Premier budget de la CAQ : en route pour 21,1 milliards de surplus sur six ans

Alors que le Québec fait face à des défis majeurs, notamment en termes de changements climatiques et de vieillissement de la population, le gouvernement de la Coalition avenir Québec (CAQ) choisit dans son premier budget de ne pas utiliser la marge de manœuvre importante dont il dispose pour répondre à ces défis et préfère consacrer des sommes colossales à la réduction du poids de la dette.

«Le budget d’aujourd’hui prévoit que les surplus cumulés d’ici 2023-2024 atteindront 21,1 milliards de dollars.
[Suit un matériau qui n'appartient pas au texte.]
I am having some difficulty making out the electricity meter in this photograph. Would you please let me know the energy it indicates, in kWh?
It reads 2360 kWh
Il semble que le gouvernement soit guidé par son obsession de rattraper le niveau d’endettement public de l’Ontario plutôt que de répondre aux besoins de la population ici et maintenant», affirme Guillaume Hébert, chercheur à l’IRIS.

Santé
Le budget du Québec 2019-2020 octroie 215 M $ pour l’ajout de personnel soignant. En campagne électorale, François Legault avait insisté sur l’importance de revoir la rémunération des médecins au Québec, affirmant qu’une telle renégociation lui offrirait une marge de manœuvre d’environ 1 G $ annuellement pour la réalisation de ses engagements électoraux. Force est de constater que cet enjeu est absent du budget.
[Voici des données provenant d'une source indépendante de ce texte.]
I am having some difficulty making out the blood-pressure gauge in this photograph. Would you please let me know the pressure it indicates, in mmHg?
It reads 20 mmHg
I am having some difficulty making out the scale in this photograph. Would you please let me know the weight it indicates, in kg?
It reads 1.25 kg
«En évitant de toucher aux ententes-cadres avec les médecins, le gouvernement se prive d’un milliard de dollars qu’il pourrait dès maintenant injecter dans le système de santé pour aider à décharger l’ensemble du personnel. Revoir sans attendre la rémunération des médecins nous aurait permis de dépenser 5 fois plus pour du nouveau personnel soignant», indique Guillaume Hébert, chercheur à l’IRIS spécialisé notamment sur les enjeux de santé. Il ajoute que «le gouvernement a déjà reculé une première fois à l’automne en refusant de geler les augmentations prévues pour les médecins spécialistes. On apprend aujourd’hui qu’il se contentera d’attendre les résultats de l’étude commandée sur la question et pendant ce temps, la facture de la rémunération des médecins continuera d’augmenter».

Transport et environnement
«En matière de changements climatiques, le gouvernement a la responsabilité de donner un important coup de barre. Aujourd’hui, il nous présente des mesures cosmétiques plutôt que structurantes», indique Julia Posca, chercheure à l’IRIS. Elle ajoute que «par ailleurs, plusieurs des mesures proposées par le gouvernement pour protéger l’environnement et améliorer la gestion des matières résiduelles, bien qu’elles soient pertinentes, ne visent qu’à encourager de bonnes pratiques environnementales. Étant donné l’ampleur des défis climatiques actuels, il aurait été plus avisé de limiter certaines pratiques nuisibles pour l’environnement.»

Pénurie de main-d’œuvre
Le budget du Québec 2019-2020 alloue 146 M $ pour la mise en place d’un parcours d’immigration personnalisé et pour l’offre de services élargie en francisation et en intégration. «Les investissements pour l’accueil des personnes immigrantes sont pertinents, mais ils sont insuffisants», déplore Julia Posca, chercheure à l’IRIS. «Il est regrettable qu’aucune mesure ne soit mise de l’avant afin de lutter contre la discrimination à l’embauche qui affecte un grand nombre de personnes immigrantes. À cet effet, l’implantation de programmes d’accès à l’égalité en emploi dans les petites et moyennes entreprises aurait été avisée», soulève la chercheure qui se spécialise entre autres sur les enjeux d’inégalités.

Par ailleurs, il semble pertinent de miser sur la prolongation de carrière des personnes de 60 ans et plus étant donné le vieillissement de la population. «Le gouvernement va dans la bonne direction en injectant 113 M $ afin de prolonger la carrière des personnes de 60 ans et plus. Toutefois, les employeurs étant plus portés à embaucher des personnes plus jeunes, rien ne garantit que ces incitatifs seront efficaces», conclut madame Posca.